Тут Виктор, ближе всех стоявший к палатным дверям, отчетливо уловил специфический запах, ощущавшийся им лишь несколько раз в жизни и связанный с незабываемыми воспоминаниями бурной юности.

– Гриша! А ну нюхни, – кивнул он в сторону двери.

Тыч непонимающе взглянул на коллегу, но по легкой улыбке на губах Виктора догадался, что намечается нечто интересное. Приблизившись, он в течение нескольких секунд принюхивался. Затем, скорее весело, чем раздраженно, хмыкнул и толчком открыл дверь.

– Употребление наркотических веществ, особенно в государственном учреждении, – серьезное правонарушение, ребята.

Пацаны были примерно одинаковой комплекции – худощавый астеничный тип. Сидящий на кровати рыжий тип расплылся широкой улыбкой:

– Ну наконец‑то. А то задолбали под дверью шушукаться.

Стоявший у окна брюнет не спеша глубоко затянулся и, насмешливо взглянув на вошедших, выбросил длинную самокрутку в открытую форточку.

– Какие наркотики, доктор? О чем вы говорите? Мы с приятелем ароматическими смолами немного покадили. Говорят, успокаивает. А то у него сосед по палате чересчур нервный.
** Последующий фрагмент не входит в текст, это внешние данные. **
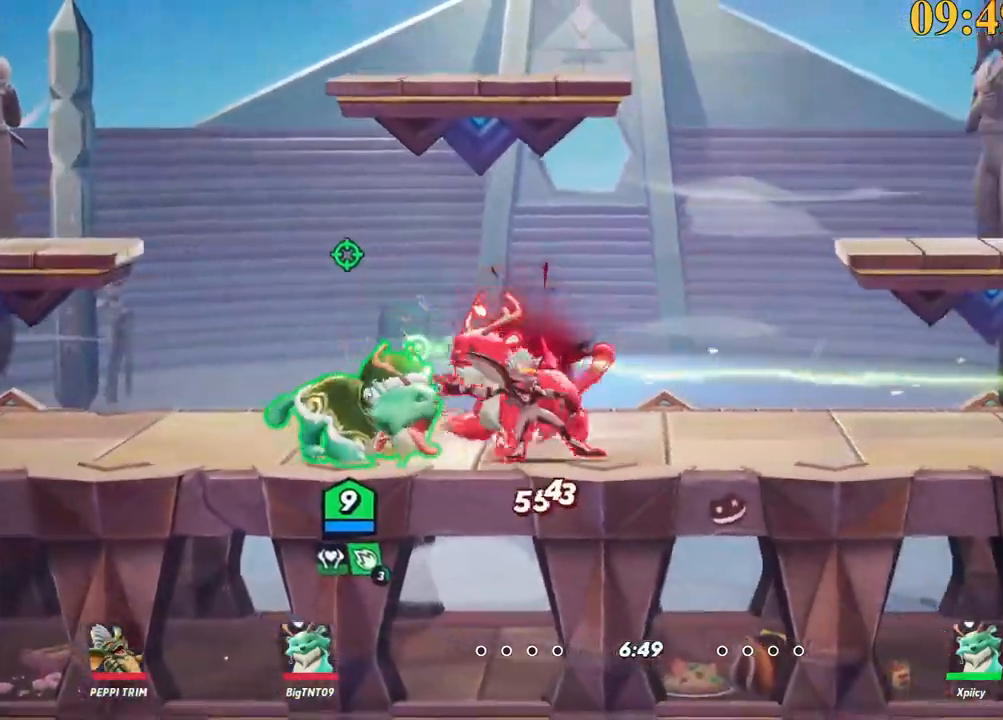
{"keys": ["d"], "events": [[150, "backslash", "down"], [250, "space", "down"], [334, "backslash", "up"], [384, "space", "up"]]}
Ублюдки явно были довольны собой.

– Умно, умно. – Григорий уже предчувствовал грядущее словоблудие. – Тем не менее, молодой человек, на основании поступившей от пациента жалобы, вынужден просить вас покинуть отделение.

– Жалобы? – Приятели с наигранным недоумением переглянулись. – Простите, доктор, но мы тише воды ниже травы. Ничего не ломаем, никому не мешаем.

– Сосед вашего друга придерживается иного мнения.

– Его право, доктор.

– И, тем не менее, я вынужден настоятельно просить… – В голосе Тыча зазвенели металлические интонации.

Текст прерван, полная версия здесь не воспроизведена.